-- Dataset content follows --

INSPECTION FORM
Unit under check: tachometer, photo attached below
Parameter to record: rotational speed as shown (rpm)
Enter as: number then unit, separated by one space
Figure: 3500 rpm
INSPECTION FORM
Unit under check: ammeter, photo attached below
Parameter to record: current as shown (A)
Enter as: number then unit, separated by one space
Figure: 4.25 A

-- Dataset content concluded --
-- Dataset content follows --

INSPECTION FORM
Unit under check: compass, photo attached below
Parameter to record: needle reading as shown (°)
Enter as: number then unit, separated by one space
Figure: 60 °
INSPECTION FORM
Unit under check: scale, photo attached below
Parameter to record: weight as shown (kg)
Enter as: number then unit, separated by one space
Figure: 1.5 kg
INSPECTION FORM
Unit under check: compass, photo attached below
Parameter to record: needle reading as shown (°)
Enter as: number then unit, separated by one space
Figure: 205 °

-- Dataset content concluded --

Show every line of the material above that contains the word "below"; the match is case-sensitive.

| Solution to this task |
Unit under check: tachometer, photo attached below
Unit under check: ammeter, photo attached below
Unit under check: compass, photo attached below
Unit under check: scale, photo attached below
Unit under check: compass, photo attached below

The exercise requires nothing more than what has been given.